__Direction__. Begin at the first line of the rows and stop after the line that contains "Subramaniam". Give every nonblank line in that stretch as a Markdown table with two columns: No., numbering the lines in order, and Line, holding the line itself.

○ ○ ○ ○ ○

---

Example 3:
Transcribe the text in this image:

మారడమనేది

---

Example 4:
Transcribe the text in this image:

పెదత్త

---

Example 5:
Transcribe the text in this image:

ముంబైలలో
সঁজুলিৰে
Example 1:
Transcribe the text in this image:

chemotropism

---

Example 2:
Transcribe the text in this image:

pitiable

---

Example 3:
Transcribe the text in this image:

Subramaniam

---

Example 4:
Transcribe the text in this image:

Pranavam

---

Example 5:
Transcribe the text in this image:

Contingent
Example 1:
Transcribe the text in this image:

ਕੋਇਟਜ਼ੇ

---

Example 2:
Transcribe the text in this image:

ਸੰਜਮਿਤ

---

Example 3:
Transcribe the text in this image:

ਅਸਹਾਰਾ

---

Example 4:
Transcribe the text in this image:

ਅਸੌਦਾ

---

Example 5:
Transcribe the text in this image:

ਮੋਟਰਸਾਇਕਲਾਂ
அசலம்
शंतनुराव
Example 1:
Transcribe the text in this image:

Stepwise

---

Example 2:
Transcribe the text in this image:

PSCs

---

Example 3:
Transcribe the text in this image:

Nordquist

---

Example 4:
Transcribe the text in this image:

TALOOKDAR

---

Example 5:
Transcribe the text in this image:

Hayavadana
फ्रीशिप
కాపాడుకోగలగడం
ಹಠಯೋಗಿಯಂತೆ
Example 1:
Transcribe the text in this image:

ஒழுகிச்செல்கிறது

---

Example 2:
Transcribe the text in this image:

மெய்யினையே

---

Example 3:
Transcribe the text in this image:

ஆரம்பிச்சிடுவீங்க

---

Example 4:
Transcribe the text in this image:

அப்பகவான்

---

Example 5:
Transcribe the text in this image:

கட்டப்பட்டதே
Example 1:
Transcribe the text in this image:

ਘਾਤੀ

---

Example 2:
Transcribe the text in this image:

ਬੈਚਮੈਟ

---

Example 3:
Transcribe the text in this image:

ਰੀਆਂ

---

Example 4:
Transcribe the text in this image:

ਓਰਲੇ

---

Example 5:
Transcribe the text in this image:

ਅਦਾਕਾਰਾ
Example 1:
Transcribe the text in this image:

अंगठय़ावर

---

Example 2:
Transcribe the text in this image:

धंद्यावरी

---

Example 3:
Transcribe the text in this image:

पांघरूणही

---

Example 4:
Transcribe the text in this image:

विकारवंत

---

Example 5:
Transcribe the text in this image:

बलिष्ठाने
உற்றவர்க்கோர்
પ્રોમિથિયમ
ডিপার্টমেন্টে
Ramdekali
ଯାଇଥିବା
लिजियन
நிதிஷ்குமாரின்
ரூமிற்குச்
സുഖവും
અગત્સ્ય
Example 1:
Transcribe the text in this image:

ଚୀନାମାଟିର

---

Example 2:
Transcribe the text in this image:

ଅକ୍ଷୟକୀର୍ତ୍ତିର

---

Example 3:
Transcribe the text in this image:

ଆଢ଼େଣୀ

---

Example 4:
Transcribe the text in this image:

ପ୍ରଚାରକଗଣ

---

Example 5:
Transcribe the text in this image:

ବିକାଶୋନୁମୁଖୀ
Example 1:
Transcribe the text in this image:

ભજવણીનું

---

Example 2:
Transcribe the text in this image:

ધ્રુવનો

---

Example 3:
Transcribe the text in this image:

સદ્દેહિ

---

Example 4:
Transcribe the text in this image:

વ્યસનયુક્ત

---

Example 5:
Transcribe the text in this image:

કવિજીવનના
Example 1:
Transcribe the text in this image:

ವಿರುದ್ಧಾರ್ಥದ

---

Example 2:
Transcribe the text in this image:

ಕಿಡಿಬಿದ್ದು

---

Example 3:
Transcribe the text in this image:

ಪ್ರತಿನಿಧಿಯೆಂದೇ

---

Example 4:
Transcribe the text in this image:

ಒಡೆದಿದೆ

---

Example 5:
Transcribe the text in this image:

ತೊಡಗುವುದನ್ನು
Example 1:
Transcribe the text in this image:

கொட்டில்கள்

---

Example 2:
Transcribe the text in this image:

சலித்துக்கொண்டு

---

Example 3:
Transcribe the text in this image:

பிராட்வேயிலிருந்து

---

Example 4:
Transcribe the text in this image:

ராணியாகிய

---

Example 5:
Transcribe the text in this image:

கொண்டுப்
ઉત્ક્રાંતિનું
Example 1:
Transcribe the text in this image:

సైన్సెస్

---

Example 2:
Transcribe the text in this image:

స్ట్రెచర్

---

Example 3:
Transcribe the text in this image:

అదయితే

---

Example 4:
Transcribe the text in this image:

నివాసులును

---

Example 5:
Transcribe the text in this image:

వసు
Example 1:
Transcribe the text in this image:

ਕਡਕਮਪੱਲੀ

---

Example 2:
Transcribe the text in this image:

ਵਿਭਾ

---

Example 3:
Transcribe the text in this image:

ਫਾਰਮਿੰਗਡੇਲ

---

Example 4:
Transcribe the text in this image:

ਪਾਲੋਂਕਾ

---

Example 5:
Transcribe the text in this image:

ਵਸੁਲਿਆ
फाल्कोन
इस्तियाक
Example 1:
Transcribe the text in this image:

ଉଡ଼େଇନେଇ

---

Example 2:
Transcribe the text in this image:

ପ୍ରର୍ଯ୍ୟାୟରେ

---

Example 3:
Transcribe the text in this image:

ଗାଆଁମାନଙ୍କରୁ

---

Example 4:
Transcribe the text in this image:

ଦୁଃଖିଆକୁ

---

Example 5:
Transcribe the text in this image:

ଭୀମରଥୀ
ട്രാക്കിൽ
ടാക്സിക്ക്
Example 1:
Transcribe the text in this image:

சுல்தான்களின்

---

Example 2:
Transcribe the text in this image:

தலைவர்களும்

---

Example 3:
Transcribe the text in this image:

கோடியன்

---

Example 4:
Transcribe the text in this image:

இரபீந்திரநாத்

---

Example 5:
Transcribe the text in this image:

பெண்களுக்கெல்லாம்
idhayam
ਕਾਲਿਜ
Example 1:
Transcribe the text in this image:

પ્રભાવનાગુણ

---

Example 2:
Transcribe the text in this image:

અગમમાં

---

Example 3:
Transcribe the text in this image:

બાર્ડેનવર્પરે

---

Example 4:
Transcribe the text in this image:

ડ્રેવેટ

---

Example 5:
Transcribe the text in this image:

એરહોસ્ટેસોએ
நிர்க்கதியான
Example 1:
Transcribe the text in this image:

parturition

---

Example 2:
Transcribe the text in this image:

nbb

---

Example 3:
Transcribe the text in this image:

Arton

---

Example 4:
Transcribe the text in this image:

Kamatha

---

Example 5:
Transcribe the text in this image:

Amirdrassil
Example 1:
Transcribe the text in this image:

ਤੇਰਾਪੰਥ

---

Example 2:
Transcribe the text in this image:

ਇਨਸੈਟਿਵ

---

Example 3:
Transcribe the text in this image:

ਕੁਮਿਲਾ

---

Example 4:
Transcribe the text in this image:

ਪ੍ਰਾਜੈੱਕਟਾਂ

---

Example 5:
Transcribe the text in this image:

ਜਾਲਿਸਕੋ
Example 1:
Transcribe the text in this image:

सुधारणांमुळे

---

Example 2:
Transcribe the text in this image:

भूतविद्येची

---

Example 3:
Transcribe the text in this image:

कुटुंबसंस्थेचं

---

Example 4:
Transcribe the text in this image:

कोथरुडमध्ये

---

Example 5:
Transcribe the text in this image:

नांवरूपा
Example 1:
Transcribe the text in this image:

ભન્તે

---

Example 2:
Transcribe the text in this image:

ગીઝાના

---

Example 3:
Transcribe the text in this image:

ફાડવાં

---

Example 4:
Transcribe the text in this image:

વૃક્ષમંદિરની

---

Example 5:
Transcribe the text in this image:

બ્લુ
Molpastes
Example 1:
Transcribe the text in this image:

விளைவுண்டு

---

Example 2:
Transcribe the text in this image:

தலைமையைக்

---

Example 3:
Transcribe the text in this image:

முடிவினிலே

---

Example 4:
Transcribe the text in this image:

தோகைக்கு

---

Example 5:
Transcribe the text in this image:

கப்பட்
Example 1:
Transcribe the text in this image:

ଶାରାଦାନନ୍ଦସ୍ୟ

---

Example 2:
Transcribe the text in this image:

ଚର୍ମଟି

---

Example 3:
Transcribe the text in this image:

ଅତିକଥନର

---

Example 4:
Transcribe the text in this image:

○ ○ ○ ○ ○

__Solution to this task__.
| No. | Line |
|---|---|
| 1 | --- |
| 2 | Example 3: |
| 3 | Transcribe the text in this image: |
| 4 | మారడమనేది |
| 5 | --- |
| 6 | Example 4: |
| 7 | Transcribe the text in this image: |
| 8 | పెదత్త |
| 9 | --- |
| 10 | Example 5: |
| 11 | Transcribe the text in this image: |
| 12 | ముంబైలలో |
| 13 | সঁজুলিৰে |
| 14 | Example 1: |
| 15 | Transcribe the text in this image: |
| 16 | chemotropism |
| 17 | --- |
| 18 | Example 2: |
| 19 | Transcribe the text in this image: |
| 20 | pitiable |
| 21 | --- |
| 22 | Example 3: |
| 23 | Transcribe the text in this image: |
| 24 | Subramaniam |